This I Believe. Sir David Maxwell-Fyfe is British Home Secretary and Minister for Welch Affairs. He has been a member of Parliament since 1935. Born in Aberdeen he was educated in Edinburgh, entered the Scotts Guard, and then went up to Oxford. In 1939 he rejoined the Army as a staff major, later became deputy judge advocate and was knighted on his appointment as Solicitor General in the coalition government. After the war he presented Britain’s case against the leading war criminals at Nuremburg. Here now is Sir David Maxwell-Fyfe.
If I must label what I believe, I think I could best describe it as the faith of a romantic. By romance, I don’t mean sentimentally or foolish optimism, but some idealism, an imaginative perception, a pervading sense of tradition, and a strong consciousness of the adventure of living. The tinge of idealism which has urged the romantic always to stand out against the dull huckstering things of life, helps him now to resist the more insidious forms of materialism. For the politician, these include the temptation to bow to the lower instincts of the mob, instead of risking popularity by pointing towards the heights.
To compromise with lying and cruelty, rationalized as seeing the other person’s point of view—the temptation to put the bubble of being somebody before the achievement of doing something—this is the dross that the romantic can recognize, resist, and reject.
By tradition I’m in a sense of unity, not only with the past but with those who share the past. Shared achievements, shared misfortune, and above all shared sacrifice, acknowledge the virtues which I consider most important: loyalty, tolerance, and understanding. It may be said that selectivity in choosing sections of the past to suit our mood can create a misunderstanding of the present. I don’t agree.

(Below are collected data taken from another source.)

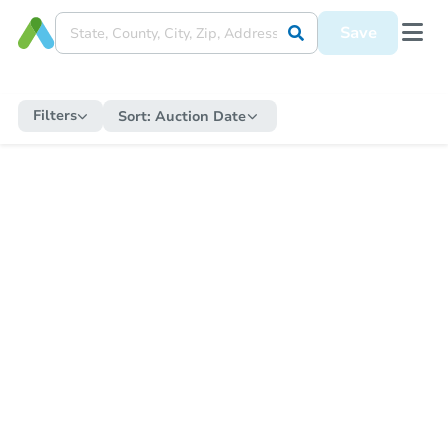
Save
Filters
Sort:
Auction Date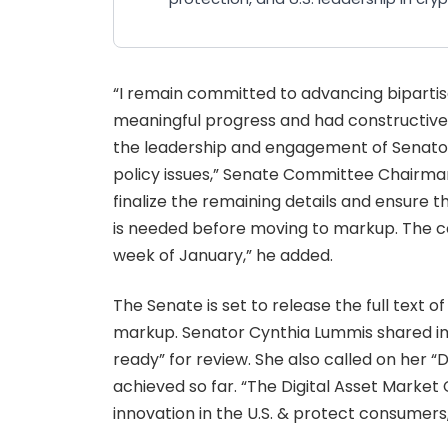
“I remain committed to advancing biparti
meaningful progress and had constructive 
the leadership and engagement of Senato
policy issues,” Senate Committee Chairma
finalize the remaining details and ensure th
is needed before moving to markup. The com
week of January,” he added.
The Senate is set to release the full text 
markup. Senator Cynthia Lummis shared imag
ready” for review. She also called on her 
achieved so far. “The Digital Asset Market 
innovation in the U.S. & protect consumer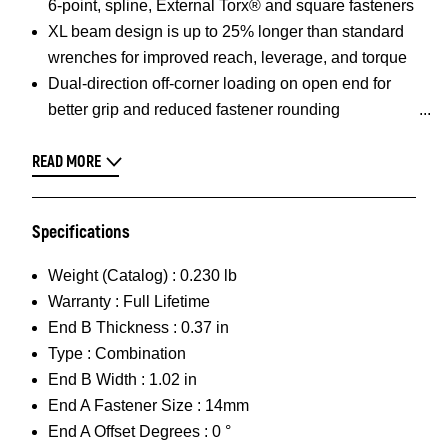
6-point, spline, External Torx® and square fasteners
XL beam design is up to 25% longer than standard
wrenches for improved reach, leverage, and torque
Dual-direction off-corner loading on open end for
better grip and reduced fastener rounding
READ MORE
Specifications
Weight (Catalog) :
0.230 lb
Warranty :
Full Lifetime
End B Thickness :
0.37 in
Type :
Combination
End B Width :
1.02 in
End A Fastener Size :
14mm
End A Offset Degrees :
0 °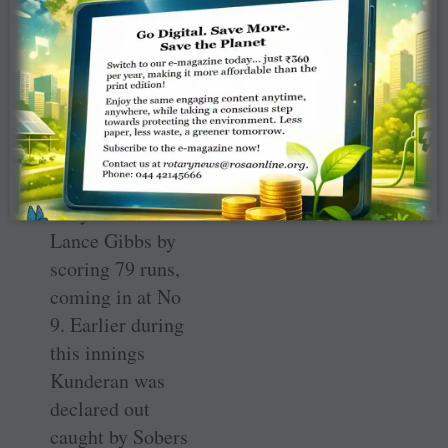
wicket-keeper
batsman Budhi
Kunderan made
merry against the
fearsome Wes
Hall and Charlie
Griffith as well as
Gary Sobers and
Lance Gibbs by
scoring 79 runs,
coming in at No
9. Earlier during
this innings
Kunderan was
declared out
caught by Sobers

The romantic sees history as a succession of problems, each to be faced on its own merits. He’s painfully aware—and any experience of government increases his awareness—that each problem provides an arguable alternative of attempted solution or impotent circumlocution. Tradition and a living sense of history stand at his shoulder, urging solution and action. They don’t stop his seeing each problem clearly and steadily according to its proportions, and not according to his own preconceptions. For the faith of a romantic is poles apart from that perfectionism which says that if you adopt someone else’s panacea for life, government, or economics, all problems will disappear. He can’t see Christianity as a release from the problems of the world.
His belief that the God who made the world came into the world and died to save it, accentuates rather than lessens his own responsibility. Every job must be done according to the highest standards of the job, with just that extra effort which is given only by the ability to throw his bonnet over the moon. I know that my faith receives many pitying smiles from the cynic and the intellectual. If I know no other, it can help me in what I believe to be my most important task: namely, to try to secure that, in the second half of our mad century, the spiritual stature of man will approximate to his material and scientific advance.
Those were the beliefs of Sir David Maxwell-Fyfe, conservative member of the British parliament.